Au niveau opérationnel, un dispositif innovant a été mis en place pour assurer le déroulement du programme au niveau de chaque région, à savoir une unité de gestion du programme (UGP) rattachée à la SMIT avec des équipes centrales et des responsables régionaux au niveau de chaque région, des commissions régionales de sélection incluant l’équipe régionale Forsa, les incubateurs, les acteurs institutionnels et les institutions financières, et des commissions régionales de financement incluant l’équipe régionale Forsa, les incubateurs et les institutions financières.

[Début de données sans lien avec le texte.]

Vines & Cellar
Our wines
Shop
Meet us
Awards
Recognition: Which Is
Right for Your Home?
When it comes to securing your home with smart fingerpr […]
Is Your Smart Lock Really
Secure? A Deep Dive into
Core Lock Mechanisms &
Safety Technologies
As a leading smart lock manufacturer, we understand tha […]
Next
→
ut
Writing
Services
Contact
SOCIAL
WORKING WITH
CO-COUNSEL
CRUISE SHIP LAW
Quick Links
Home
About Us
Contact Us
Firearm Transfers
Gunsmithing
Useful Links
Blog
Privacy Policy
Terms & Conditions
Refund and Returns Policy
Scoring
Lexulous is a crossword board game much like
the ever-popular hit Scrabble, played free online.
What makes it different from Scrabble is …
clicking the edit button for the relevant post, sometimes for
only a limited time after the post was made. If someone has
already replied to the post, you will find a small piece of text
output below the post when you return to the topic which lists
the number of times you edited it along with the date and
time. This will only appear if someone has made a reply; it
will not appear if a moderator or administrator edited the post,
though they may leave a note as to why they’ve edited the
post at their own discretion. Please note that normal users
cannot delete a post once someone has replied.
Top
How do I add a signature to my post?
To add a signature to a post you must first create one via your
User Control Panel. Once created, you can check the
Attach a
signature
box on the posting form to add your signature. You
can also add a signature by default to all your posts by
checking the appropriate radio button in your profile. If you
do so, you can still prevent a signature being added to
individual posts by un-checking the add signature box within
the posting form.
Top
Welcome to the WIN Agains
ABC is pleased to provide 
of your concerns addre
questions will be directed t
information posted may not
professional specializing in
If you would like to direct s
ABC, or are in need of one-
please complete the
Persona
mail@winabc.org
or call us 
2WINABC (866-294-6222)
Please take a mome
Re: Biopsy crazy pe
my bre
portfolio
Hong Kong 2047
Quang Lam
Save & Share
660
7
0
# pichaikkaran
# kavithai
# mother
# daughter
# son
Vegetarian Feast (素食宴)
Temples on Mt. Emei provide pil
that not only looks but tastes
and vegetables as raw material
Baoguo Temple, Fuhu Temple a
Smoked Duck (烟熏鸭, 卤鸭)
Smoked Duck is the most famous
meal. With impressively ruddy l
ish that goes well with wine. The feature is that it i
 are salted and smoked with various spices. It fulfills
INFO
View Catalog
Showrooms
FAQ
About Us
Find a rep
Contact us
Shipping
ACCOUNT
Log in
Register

Le pilotage au niveau central a été réalisé par une task force présidée par la ministre du Tourisme, de l’Artisanat et de l’Economie sociale et solidaire, en charge du programme, avec des réunions de suivi hebdomadaires. Un pilotage rapproché a été réalisé au niveau de l’UGP avec des réunions quotidiennes de l’ensemble de l’équipe, et ce, depuis le lancement du programme. Il est à noter que ce dispositif de gouvernance s’est basé sur une digitalisation de bout en bout de toutes les étapes du programme. Pour chaque projet, il existe un historique et une traçabilité de l’ensemble des étapes, et ce, pour une transparence totale.

Quel est le bilan détaillé du programme ?
Au total, plus de 300.000 candidatures ont été reçues entre les deux éditions, témoignant d’une forte volonté d’entreprendre chez les jeunes. Le programme a fait quelques mécontents et beaucoup d’heureux. Au-delà des chiffres et réalisations précités, le programme Forsa a contribué aux côtés des autres programmes existants à insuffler une réelle dynamique entrepreneuriale et participer à la création de plus de 40.000 emplois dans le secteur formel. Avec 21.200 porteurs de projets financés à son actif, dont 32% de femmes et 64% en milieu rural et petites villes, le programme gouvernemental Forsa aura donc largement tenu ses promesses. Engagement gouvernemental tenu.